Lors de l’exécution d’un contrat, si des tensions apparaissent entre les parties, la question de la poursuite de la relation contractuelle se pose. Le droit prévoit des mécanismes pour encadrer ces situations, notamment la résolution unilatérale du contrat par le créancier en cas d’inexécution de ses obligations par le débiteur. Toutefois, avant de procéder à cette résolution, le créancier est généralement tenu de mettre en demeure le débiteur défaillant.
C’est précisément autour de cette obligation et de ses exceptions que s’est cristallisé le litige opposant les sociétés Calminia et Sodileve. L’arrêt de la Cour de Cassation, rendu le 18 octobre 2023, constitue une occasion de revisiter les conditions et limites de la résolution unilatérale du contrat, et plus particulièrement la nécessité ou non de la mise en demeure préalable.
Cour de Cassation, Chambre Commerciale, Financière et Économique, du 18 octobre 2023
Faits et contexte du litige
La société Calminia, spécialisée dans la taille et le façonnage du calcaire et du marbre, a fait appel aux services de la Société de distribution et installation de matériel de levage et élévation (Sodileve), spécialisée dans l’installation et l’entretien de machines et équipements mécaniques, durant plusieurs années. Cependant, à la suite d’une prestation de maintenance en décembre 2016, des désaccords et des tensions sont survenus entre les deux sociétés. La société Sodileve a par la suite décidé unilatéralement de ne pas poursuivre sa prestation et a demandé le paiement de factures.
Problématique juridique
La principale question soulevée était celle de savoir si le comportement du dirigeant de la société Calminia justifiait la résolution unilatérale du contrat par la société Sodileve sans mise en demeure préalable, conformément aux articles 1224 et 1226 du code civil.
Décision de la Cour d’appel
La Cour d’appel a décidé en faveur de la société Sodileve, justifiant son retrait de l’exécution du contrat en raison du comportement inacceptable du dirigeant de la société Calminia.
Moyens invoqués devant la Cour de cassation
La société Calminia a argué que la rupture du contrat n’avait été précédée d’aucun manquement grave de sa part justifiant une résolution unilatérale, et que Sodileve n’avait pas effectué de mise en demeure préalable, comme le stipule l’article 1226 du code civil.
Décision de la Cour de Cassation
La Cour de Cassation, après avoir examiné les faits et les preuves présentées, a confirmé la décision de la Cour d’appel. Elle a estimé que le comportement du dirigeant de la société Calminia, caractérisé par des propos insultants et une attitude inappropriée, avait rendu impossible la poursuite des relations contractuelles. Ainsi, dans ce contexte particulier, la mise en demeure préalable aurait été vaine. La société Sodileve était donc en droit de résoudre unilatéralement le contrat sans mise en demeure préalable.

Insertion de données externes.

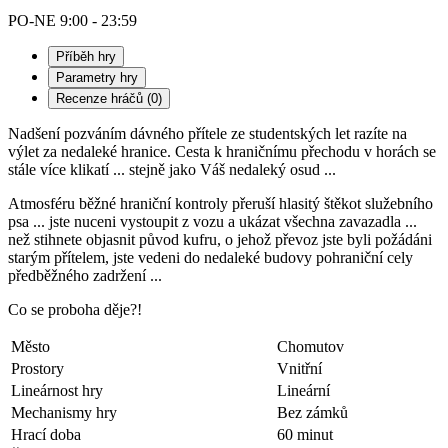
PO-NE
9:00
-
23:59
Příběh hry
Parametry hry
Recenze hráčů (0)
Nadšení pozváním dávného přítele ze studentských let razíte na
výlet za nedaleké hranice. Cesta k hraničnímu přechodu v horách se
stále více klikatí ... stejně jako Váš nedaleký osud ...
Atmosféru běžné hraniční kontroly přeruší hlasitý štěkot služebního
psa ... jste nuceni vystoupit z vozu a ukázat všechna zavazadla ...
než stihnete objasnit původ kufru, o jehož převoz jste byli požádáni
starým přítelem, jste vedeni do nedaleké budovy pohraniční cely
předběžného zadržení ...
Co se proboha děje?!
Město
Chomutov
Prostory
Vnitřní
Lineárnost hry
Lineární
Mechanismy hry
Bez zámků
Hrací doba
60 minut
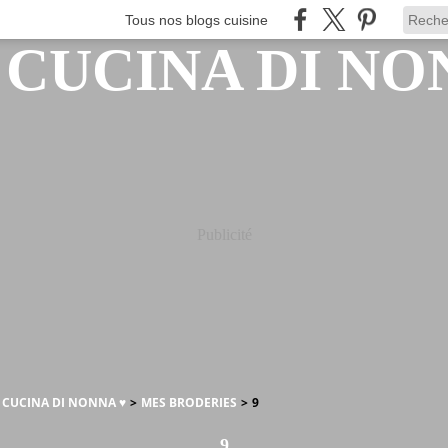
Tous nos blogs cuisine
Publicité
A CUCINA DI NONNA ♥
>
MES BRODERIES
>
9
9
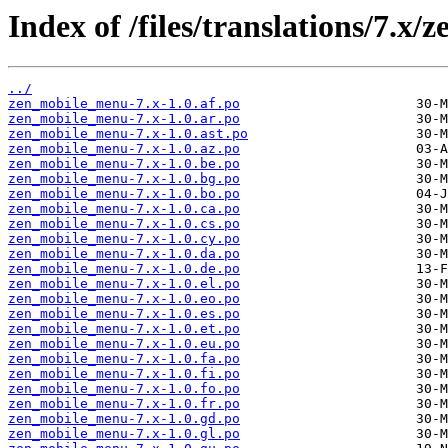
Index of /files/translations/7.x
../
zen_mobile_menu-7.x-1.0.af.po
zen_mobile_menu-7.x-1.0.ar.po
zen_mobile_menu-7.x-1.0.ast.po
zen_mobile_menu-7.x-1.0.az.po
zen_mobile_menu-7.x-1.0.be.po
zen_mobile_menu-7.x-1.0.bg.po
zen_mobile_menu-7.x-1.0.bo.po
zen_mobile_menu-7.x-1.0.ca.po
zen_mobile_menu-7.x-1.0.cs.po
zen_mobile_menu-7.x-1.0.cy.po
zen_mobile_menu-7.x-1.0.da.po
zen_mobile_menu-7.x-1.0.de.po
zen_mobile_menu-7.x-1.0.el.po
zen_mobile_menu-7.x-1.0.eo.po
zen_mobile_menu-7.x-1.0.es.po
zen_mobile_menu-7.x-1.0.et.po
zen_mobile_menu-7.x-1.0.eu.po
zen_mobile_menu-7.x-1.0.fa.po
zen_mobile_menu-7.x-1.0.fi.po
zen_mobile_menu-7.x-1.0.fo.po
zen_mobile_menu-7.x-1.0.fr.po
zen_mobile_menu-7.x-1.0.gd.po
zen_mobile_menu-7.x-1.0.gl.po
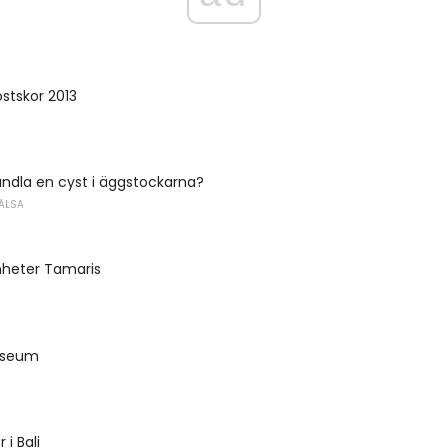
stskor 2013
ndla en cyst i äggstockarna?
ÄLSA
nheter Tamaris
useum
 i Bali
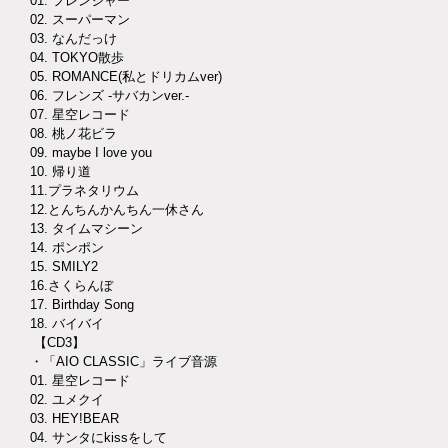
01. フレンジャー
02. スーパーマン
03. なんだっけ
04. TOKYO散歩
05. ROMANCE(私とドリカムver)
06. フレンズ -サバカンver.-
07. 星空レコード
08. 桃ノ花ビラ
09. maybe I love you
10. 帰り道
11.プラネタリウム
12.とんちんかんちん一休さん
13. タイムマシーン
14. ポンポン
15. SMILY2
16.さくらんぼ
17. Birthday Song
18. バイバイ
【CD3】
・「AIO CLASSIC」ライブ音源
01. 星空レコード
02. ユメクイ
03. HEY!BEAR
04. サンタにkissをして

Portée et conséquences de la décision
L’article 1226 du code civil prévoit que le créancier peut, à ses risques et périls, résoudre le contrat par voie de notification. Cependant, cette résolution unilatérale doit être précédée d’une mise en demeure adressée au débiteur défaillant, lui enjoignant de satisfaire à son engagement dans un délai raisonnable.
En principe, sauf urgence, la résolution ne peut pas être immédiate (Cour de cass. 1 juin 2022 – n° 20-21.551), et le respect d’un délai de préavis peut parfois être exigé (Cour. de cass. 14 novembre 2018 – n° 17-23.135).
La mise en demeure constitue ainsi une formalité préalable permettant de prévenir le débiteur d’une éventuelle résolution du contrat et de lui donner la possibilité de remédier à ses manquements.
Ce n’est qu’à défaut d’exécution de la mise en demeure que le créancier peut notifier la rupture du contrat à son débiteur.
L’exception à la règle : l’inutilité de la mise en demeure
La cour vient apparemment d’apporter une exception. Il s’agit de situations exceptionnelles où cette mise en demeure « n’a cependant pas à être délivrée lorsqu’il résulte des circonstances qu’elle est vaine ». Cette disposition introduit une certaine souplesse dans le mécanisme de la résolution unilatérale, en admettant que dans certaines situations, la mise en demeure ne remplirait pas sa fonction.
La Cour consacre ici une approche pragmatique. Elle reconnaît que dans certaines situations, la mise en demeure, loin d’être une solution, n’a pas de sens
Cette jurisprudence invite les entreprises à la prudence. Si une des parties démontre un comportement particulièrement répréhensible ou de mauvaise foi, elle risque de voir le contrat résolu unilatéralement, sans même avoir la possibilité de remédier à ses manquements.